(Activity) If a line of the listing below contains the string "Example", count it, then give the total by itself.

(Provided records)

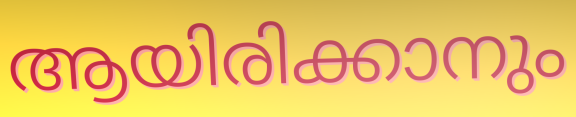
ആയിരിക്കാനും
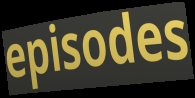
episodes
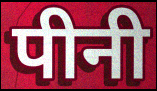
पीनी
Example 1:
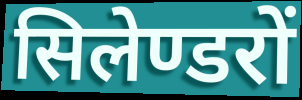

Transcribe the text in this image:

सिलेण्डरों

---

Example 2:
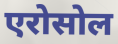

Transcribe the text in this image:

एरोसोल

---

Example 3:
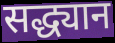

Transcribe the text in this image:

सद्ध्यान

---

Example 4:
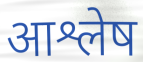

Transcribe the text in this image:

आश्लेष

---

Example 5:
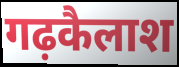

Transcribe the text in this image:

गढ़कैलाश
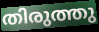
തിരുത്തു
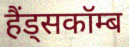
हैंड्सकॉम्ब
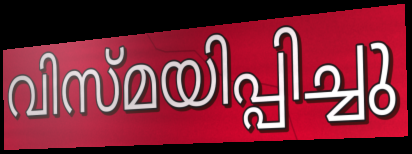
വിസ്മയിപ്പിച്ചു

==

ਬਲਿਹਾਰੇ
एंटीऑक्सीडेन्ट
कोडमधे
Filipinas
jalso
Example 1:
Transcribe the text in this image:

(Reply) 6